Exercise passage –
---+---
2003-01-23 Thread Clarkson, Nick

I found this on Zend - SQL Query Caching -
http://www.zend.com/zend/tut/tutorial-staub2.php;

The basics to caching is using the serialize() and unserialize() PHP
functions...

I don't know if this will help.

Nick




-Original Message-
From: Peter Janett [mailto:[EMAIL PROTECTED]]
Sent: 23 January 2003 08:41
To: [EMAIL PROTECTED]
Subject: Re: [PHP] Re: query caching  caching in general


Query caching is something that seems to exist in Cold Fusion, but not PHP.

What I'm referring to is that in Cold Fusion you can specify that query
results be cached in memory, and how long to cache those results.  So, if
you have a page that runs the same query each time it's loaded, and you
cache a query on that page, then the results of that query are in memory, so
the call to the database is not run, instead the results from memory are
used, which can represent a HUGE speed increase.
---+---
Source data
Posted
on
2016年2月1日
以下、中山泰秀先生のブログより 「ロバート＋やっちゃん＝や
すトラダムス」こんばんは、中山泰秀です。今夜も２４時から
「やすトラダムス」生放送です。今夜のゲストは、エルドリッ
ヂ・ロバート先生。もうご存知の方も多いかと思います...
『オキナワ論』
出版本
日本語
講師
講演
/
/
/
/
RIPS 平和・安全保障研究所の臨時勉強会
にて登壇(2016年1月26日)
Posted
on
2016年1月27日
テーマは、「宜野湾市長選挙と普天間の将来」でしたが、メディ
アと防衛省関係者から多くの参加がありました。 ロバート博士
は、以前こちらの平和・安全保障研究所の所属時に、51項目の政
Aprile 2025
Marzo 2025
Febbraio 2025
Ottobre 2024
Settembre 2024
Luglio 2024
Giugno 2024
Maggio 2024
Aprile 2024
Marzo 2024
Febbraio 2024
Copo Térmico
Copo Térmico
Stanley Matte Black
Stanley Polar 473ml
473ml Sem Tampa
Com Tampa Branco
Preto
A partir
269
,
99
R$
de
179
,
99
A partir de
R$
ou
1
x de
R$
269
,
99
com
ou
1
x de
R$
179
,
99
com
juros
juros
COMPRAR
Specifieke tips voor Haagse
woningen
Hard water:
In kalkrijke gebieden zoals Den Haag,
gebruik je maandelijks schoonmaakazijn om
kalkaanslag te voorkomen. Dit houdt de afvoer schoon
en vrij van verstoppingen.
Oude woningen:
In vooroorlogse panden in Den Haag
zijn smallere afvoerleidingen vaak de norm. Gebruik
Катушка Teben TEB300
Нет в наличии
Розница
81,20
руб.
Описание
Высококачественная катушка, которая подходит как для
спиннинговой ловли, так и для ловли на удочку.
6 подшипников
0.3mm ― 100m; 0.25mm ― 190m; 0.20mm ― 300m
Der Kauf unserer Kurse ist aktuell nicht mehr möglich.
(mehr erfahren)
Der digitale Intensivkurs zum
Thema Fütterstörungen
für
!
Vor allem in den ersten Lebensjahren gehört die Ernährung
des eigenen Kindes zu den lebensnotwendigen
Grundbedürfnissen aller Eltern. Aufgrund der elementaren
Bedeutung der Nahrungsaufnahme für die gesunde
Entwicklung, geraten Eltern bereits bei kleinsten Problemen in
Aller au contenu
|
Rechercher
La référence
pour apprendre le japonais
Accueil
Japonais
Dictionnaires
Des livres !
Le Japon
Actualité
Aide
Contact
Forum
---+---
Directive A –
For each statement below, say whether it agrees with the text on query caching, answering yes or no and quoting the deciding words of the text. (i) The text says query caching seems to exist in Cold Fusion but not in PHP. (ii) The text says the basics of caching involve the serialize() and unserialize() PHP functions. (iii) The text says Cold Fusion can cache query results on disk.
Directive B –
Write out, word for word, everything in the text on query caching from "2003-01-23 Thread Clarkson, Nick" down to "this will help.".

Your response A –
(i) Yes: "Query caching is something that seems to exist in Cold Fusion, but not PHP."
(ii) Yes: "The basics to caching is using the serialize() and unserialize() PHP functions"
(iii) No: "you can specify that query results be cached in memory"

Your response B –
2003-01-23 Thread Clarkson, Nick

I found this on Zend - SQL Query Caching -
http://www.zend.com/zend/tut/tutorial-staub2.php;

The basics to caching is using the serialize() and unserialize() PHP
functions...

I don't know if this will help.